Kristina Boerger, Amber Evans, Dominique Surh - sopranos
Emerson Sieverts, Michael Steinberger, Christopher Preston Thompson - tenors
Peter Stewart, Peter Walker - basses



This concert is made possible, in part, with public funds from the New York State Council on the Arts, with the support of Governor Andrew Cuomo and the New York State Legislature.


Commentary on the Program

by Alexander Blachly

    Gregorian Chant in German-speaking lands resisted its late-medieval development in European countries further to the west (Italy, France, Spain, England). The distinguishing features of German chant are its non-adoption of the square notation we normally associate with Gregorian chant, and a preference for C in phrases that peak on B or B-flat in the Roman tradition and for F in phrases that peak on E in the Roman tradition. Whether the preference for C and F is a late development, as some chant scholars have argued, or was already deeply embedded in the memories of German singers from before the time when the melodies were first written down in the eighth, ninth, and tenth centuries, continues to be debated. The ancient existence of the German variants seems confirmed, however, by their appearance in the earliest chant manuscripts in which pitches are clearly indicated (eleventh and twelfth centuries). Peter Wagner, stationed in Fribourg for his entire career and the first scholar to study the phenomenon of a “German chant dialect,” thought that the preference for C and F in the peaks derived from a “more resolute” piety than that of the chanters to the west, whose melodies he characterized as “softer” and “feminine.”

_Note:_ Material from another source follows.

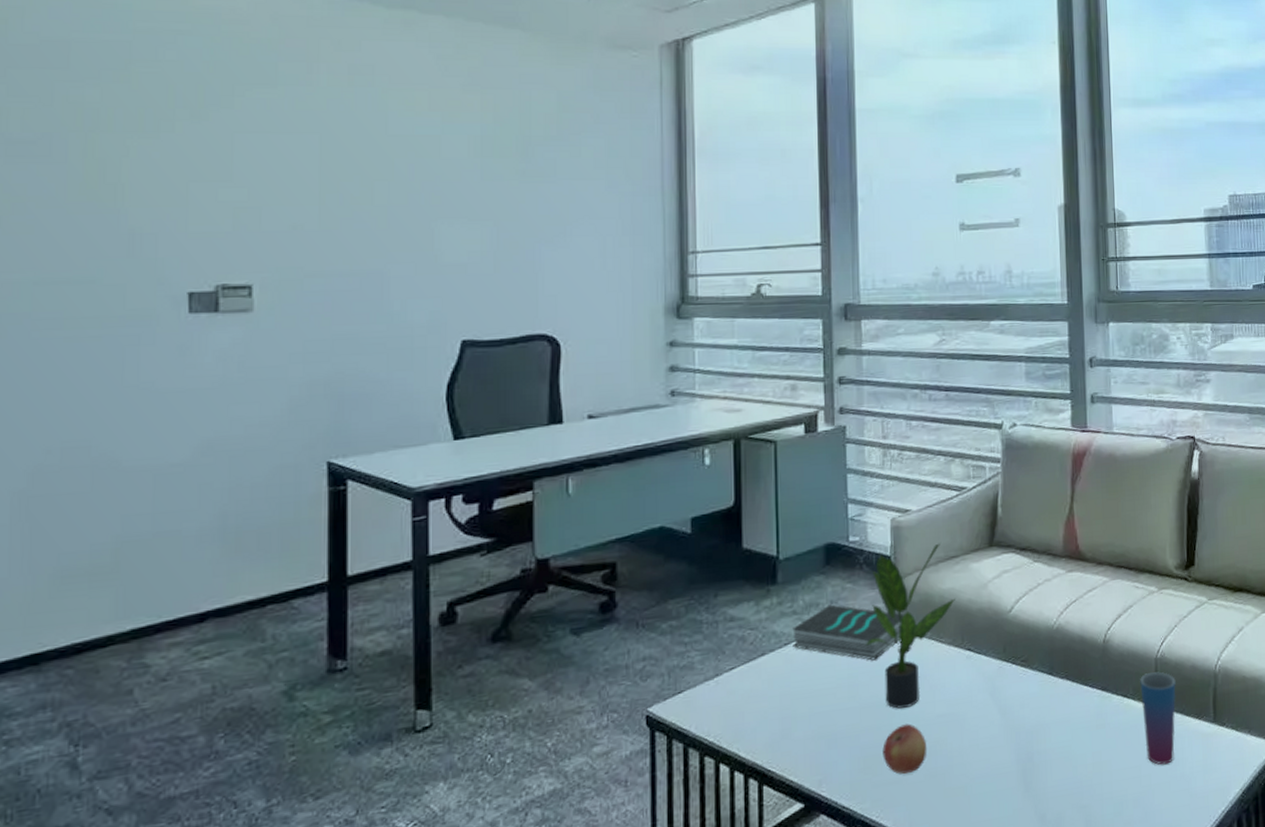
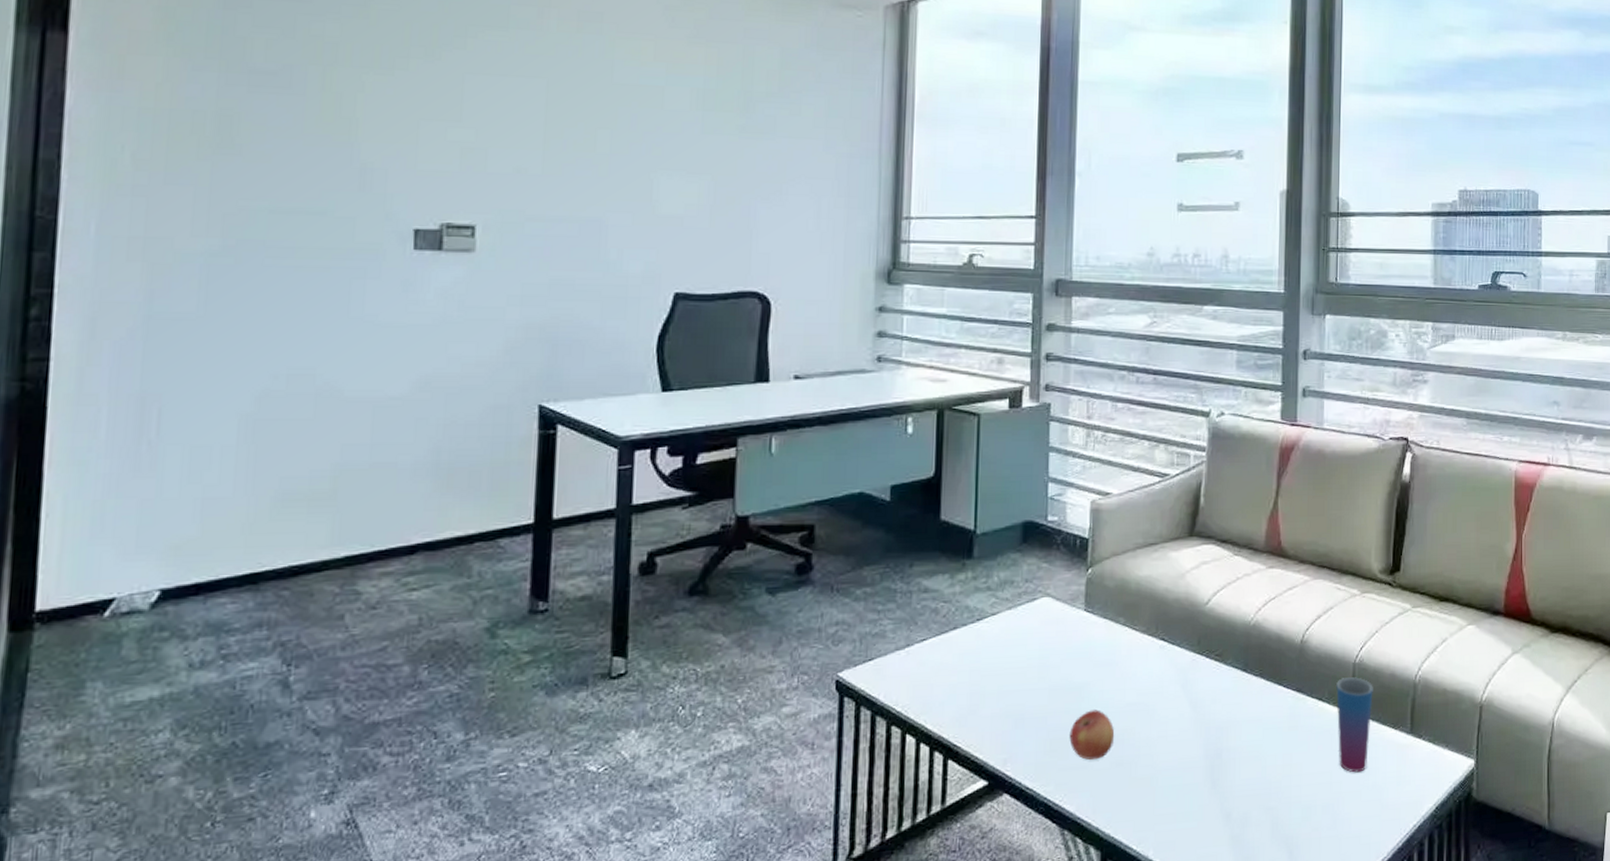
book: present [792,604,904,661] -> none [986,583,1098,643]
potted plant: present [866,543,955,709] -> none [1059,529,1152,694]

    In contrast to the conservatism of German chant, polyphony in German lands, beginning in the late Renaissance, showed an interest in the latest trends in adventurous compositional ideas. As a counterpart to the diatonic character of chant melodies, which do not include “black-key” notes beyond B-flat, the three “amazing” motets heard today essentially revel in the expressive and avant-garde sound of strange and unexpected harmonies produced by many, sometimes nearly all, of the notes of the chromatic scale. In Jacobus Gallus’s Mirabile mysterium the strange harmonies are intended to reflect the strangeness of Christ’s incarnation at Christmas, when the natural order was altered by God’s having assumed the nature of man, while not losing his divine nature—and with these two natures neither “mixing” nor “dividing,” as the music dramatically illustrates. Hans Leo Hassler’s Ad Dominum cum tribularer, a setting of Psalm 119:1-2, first expresses the psalmist’s cry to God in ascending chromatic scales evoking tribulation, then in rolling waves of notes represents his relief on being heard by God, and finally with a series of descending chromatic scales paints in sound the “wicked lips” and “deceitful tongue” from which he pleas to be spared. Heinrich Schütz, who learned the latest trends in seventeenth-century polyphony from Giovanni Gabrieli and later Claudio Monteverdi, used searing dissonances in Dulcissime et benignissime Christe to different effect: to intensify the wholly positive meanings of “most sweet” and “kindest.”